As I mentioned previously, it would be far smaller than light pressure effects, and also thermal effects. The latter is due to the fact that the surface absorbs light but then radiates it again as infrared, and if the body is rotating, it doesn't get radiated in the same direction the light came from. Thermal effects can do weird things, including acceleration or deceleration and changing the rotation, in some cases eventually spinning small bodies up to the point where they break apart (the YORP effect: https://en.wikipedia.org/wiki/Yarkovsky%E2%80%93O%27Keefe%E2%80%93Radzievskii%E2 %80%93Paddack_effect).

Ken G
2015-Oct-29, 07:47 AM
..but would the cumulative collisions with solar wind obey the same power law as gravity? (i was thinking if the particles are distributed through an ever increasing volume of space it should reduce by a power of 3?)Actually, the power is 2, just like light, if the speed is constant (and the solar windspeed is pretty constant by the time it gets to Earth.) The reason it's the same power is you can think of gravity as being caused by something like a "wind" of gravitons.

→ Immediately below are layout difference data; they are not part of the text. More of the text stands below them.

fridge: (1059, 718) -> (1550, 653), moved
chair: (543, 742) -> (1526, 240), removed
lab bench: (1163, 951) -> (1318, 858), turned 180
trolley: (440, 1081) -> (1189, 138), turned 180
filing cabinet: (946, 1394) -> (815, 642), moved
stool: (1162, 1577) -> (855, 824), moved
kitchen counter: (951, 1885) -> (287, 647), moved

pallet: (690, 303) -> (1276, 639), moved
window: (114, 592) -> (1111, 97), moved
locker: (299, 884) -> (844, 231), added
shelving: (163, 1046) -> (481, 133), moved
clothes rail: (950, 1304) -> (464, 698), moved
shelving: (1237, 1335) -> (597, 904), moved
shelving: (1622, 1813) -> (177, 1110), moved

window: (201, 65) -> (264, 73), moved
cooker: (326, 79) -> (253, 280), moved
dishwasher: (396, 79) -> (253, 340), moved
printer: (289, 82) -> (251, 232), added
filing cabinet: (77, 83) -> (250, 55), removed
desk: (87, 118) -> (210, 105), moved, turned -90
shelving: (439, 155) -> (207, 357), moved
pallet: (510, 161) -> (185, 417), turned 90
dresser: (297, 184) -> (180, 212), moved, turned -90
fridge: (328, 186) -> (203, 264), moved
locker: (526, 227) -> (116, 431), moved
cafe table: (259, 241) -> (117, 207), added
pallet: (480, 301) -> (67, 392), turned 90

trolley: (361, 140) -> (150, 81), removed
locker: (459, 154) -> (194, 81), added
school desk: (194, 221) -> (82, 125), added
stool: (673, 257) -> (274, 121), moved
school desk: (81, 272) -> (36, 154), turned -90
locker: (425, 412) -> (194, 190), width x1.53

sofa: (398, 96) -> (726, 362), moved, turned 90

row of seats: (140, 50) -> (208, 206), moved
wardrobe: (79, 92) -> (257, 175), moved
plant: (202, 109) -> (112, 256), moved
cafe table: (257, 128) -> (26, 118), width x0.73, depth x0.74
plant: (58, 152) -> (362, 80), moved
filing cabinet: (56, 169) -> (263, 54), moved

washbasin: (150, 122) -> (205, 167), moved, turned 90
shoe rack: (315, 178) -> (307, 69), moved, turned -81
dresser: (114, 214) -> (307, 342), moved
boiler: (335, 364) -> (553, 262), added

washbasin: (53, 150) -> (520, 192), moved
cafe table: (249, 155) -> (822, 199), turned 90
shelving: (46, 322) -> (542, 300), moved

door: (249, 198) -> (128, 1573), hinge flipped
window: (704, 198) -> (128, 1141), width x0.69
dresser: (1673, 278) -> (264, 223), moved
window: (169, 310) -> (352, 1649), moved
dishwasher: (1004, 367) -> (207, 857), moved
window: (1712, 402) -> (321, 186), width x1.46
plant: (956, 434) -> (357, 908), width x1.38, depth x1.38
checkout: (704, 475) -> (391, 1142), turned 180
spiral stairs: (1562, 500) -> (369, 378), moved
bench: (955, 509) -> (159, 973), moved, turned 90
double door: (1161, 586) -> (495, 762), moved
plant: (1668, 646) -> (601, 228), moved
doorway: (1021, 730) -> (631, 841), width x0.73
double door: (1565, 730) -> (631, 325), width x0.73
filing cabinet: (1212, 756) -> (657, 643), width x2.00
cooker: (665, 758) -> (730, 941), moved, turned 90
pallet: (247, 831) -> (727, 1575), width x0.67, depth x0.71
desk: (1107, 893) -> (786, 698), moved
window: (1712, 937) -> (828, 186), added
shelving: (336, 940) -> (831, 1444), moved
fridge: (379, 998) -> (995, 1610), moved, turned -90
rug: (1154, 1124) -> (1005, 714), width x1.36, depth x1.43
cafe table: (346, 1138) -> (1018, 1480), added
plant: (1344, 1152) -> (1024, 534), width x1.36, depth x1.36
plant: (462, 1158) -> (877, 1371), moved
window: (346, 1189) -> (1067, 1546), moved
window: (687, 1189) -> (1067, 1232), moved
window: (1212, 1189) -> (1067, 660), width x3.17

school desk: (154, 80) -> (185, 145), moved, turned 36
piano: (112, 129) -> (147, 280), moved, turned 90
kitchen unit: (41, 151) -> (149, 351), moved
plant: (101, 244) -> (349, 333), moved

... also the interactions with an object would be proprtional to it's surface area rather than it's mass....Doesn't matter if neither are changing.

and since a larger object has more mass / surface area (if made of the same material).. presumably the change in momentum would be less when it is hit by the solar wind?
The solar wind force is certainly very tiny, that's why it isn't worth thinking about except in terms of long-time drag effects. Even those are small with today's solar wind.

George
2015-Oct-29, 02:21 PM
I'm just not seeing how pushing from behind, from the front, or from any other direction is anything even remotely like pulling. It is a tensionless pull. Amateur heliochromoloigsts often attempt colorful expressions, especially if they are oxymoronic. Most attempts fail, unfortunately.

George
2015-Oct-29, 03:32 PM
I don't think that's so either, George! Again it's counterintuitive.
I remember school problems that involved trains or cars performing return journeys, with and against a wind. The point is that with the wind against you, you spend more time being resisted, and less when it's in your favour, than if there were no wind. I don't think that the radial solar wind component will have a time difference, but I could be wrong. If the Earth was fixed, to address only the radial component, the Moon following its full moon phase would begin to decelerate until the new moon phase, giving it a little more time to decelerate. From the new moon phase, the now slower Moon will have a little more time in this period to accelerate. I am guessing that there is no time difference, but curious if this is the case.


The effect is that the advantage of the favourable wind cannot make up for the delay caused by the wind in your face. The train analogy would apply [if modified] if we had a coasting train (frictionless wheels) that had an initial speed against the wind of say, 100 kph. If it reached its destination at say, 80 kph, then what would be the time difference if we turn it around with the wind with the initial speed of 80 kph? The boat analogy is another analogy that uses only the velocity difference to and from, so time difference can be significant, but is not applicable to our Solar wind story.

A better analogy is looking at the difference in time between the upward travel time of a thrown ball vs. the downward time. In a vacuum, there is none. Here the force of gravity is analogous to the force of the Solar wind (radial only).

Given my prior gross error, I may stand corrected, though I may choose to lie down for a while instead.

Grey
2015-Oct-29, 03:40 PM
... also i was thinking.. is the moon technically falling in a straight line... through curved spacetime??.. rather than falling in a 'circular' orbit...?Yes, sort of (at least, assuming that general relativity is an accurate way of looking at gravity). The term usually used is "geodesic (https://en.wikipedia.org/wiki/Geodesic)", which is the straightest possible line between two points in a curved space. For example, on the curved surface of the Earth, geodesics are great circles. So a geodesic isn't quite a straight line, but it's the closest thing you can get to it in curved space. And yes, if an object is in freefall (as orbiting objects are), then it is travelling along a geodesic.